WORK ORDER: What is the number of lines in this data that contain the word "данных"? Give the number alone.

AVAILABLE DATA:
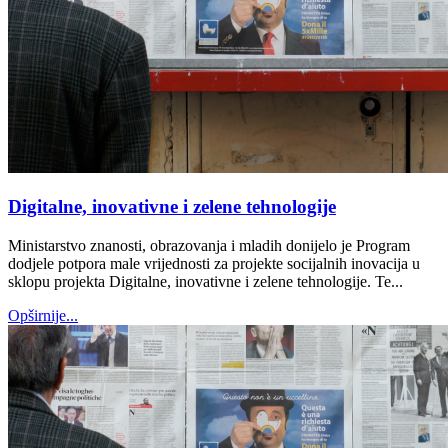
Digitalne, inovativne i zelene tehnologije
Ministarstvo znanosti, obrazovanja i mladih donijelo je Program
dodjele potpora male vrijednosti za projekte socijalnih inovacija u
sklopu projekta Digitalne, inovativne i zelene tehnologije. Te...
Opširnije...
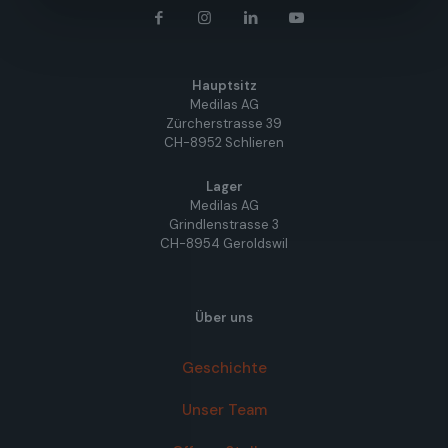
Hauptsitz
Medilas AG
Zürcherstrasse 39
CH-8952 Schlieren
Lager
Medilas AG
Grindlenstrasse 3
CH-8954 Geroldswil
Über uns
Geschichte
Unser Team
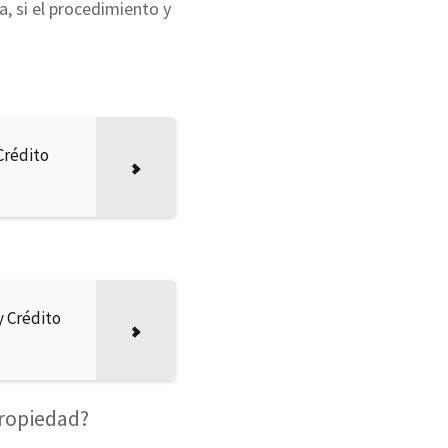
, si el procedimiento y
Crédito
y Crédito
propiedad?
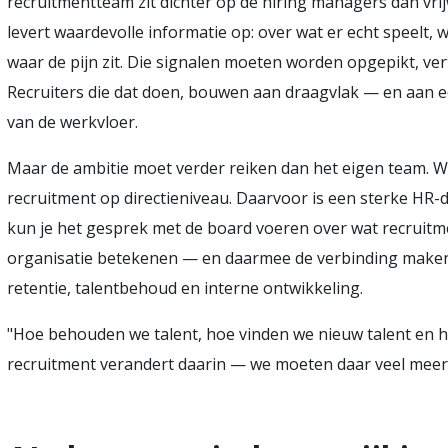
recruitmentteam zit dichter op de hiring managers dan vrijw
levert waardevolle informatie op: over wat er echt speelt, w
waar de pijn zit. Die signalen moeten worden opgepikt, ve
Recruiters die dat doen, bouwen aan draagvlak — en aan een
van de werkvloer.
Maar de ambitie moet verder reiken dan het eigen team. Wal
recruitment op directieniveau. Daarvoor is een sterke HR
kun je het gesprek met de board voeren over wat recruit
organisatie betekenen — en daarmee de verbinding maken 
retentie, talentbehoud en interne ontwikkeling.
"Hoe behouden we talent, hoe vinden we nieuw talent en h
recruitment verandert daarin — we moeten daar veel meer 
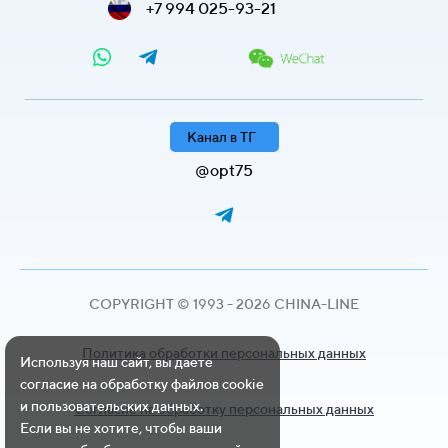
+7 994 025-93-21
Канал в ТГ
@opt75
COPYRIGHT © 1993 - 2026 CHINA-LINE
Политика обработки персональных данных
Используя наш сайт, вы даете
согласие на обработку файлов cookie
и пользовательских данных.
Согласие на обработку персональных данных
Если вы не хотите, чтобы ваши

REPLY: 3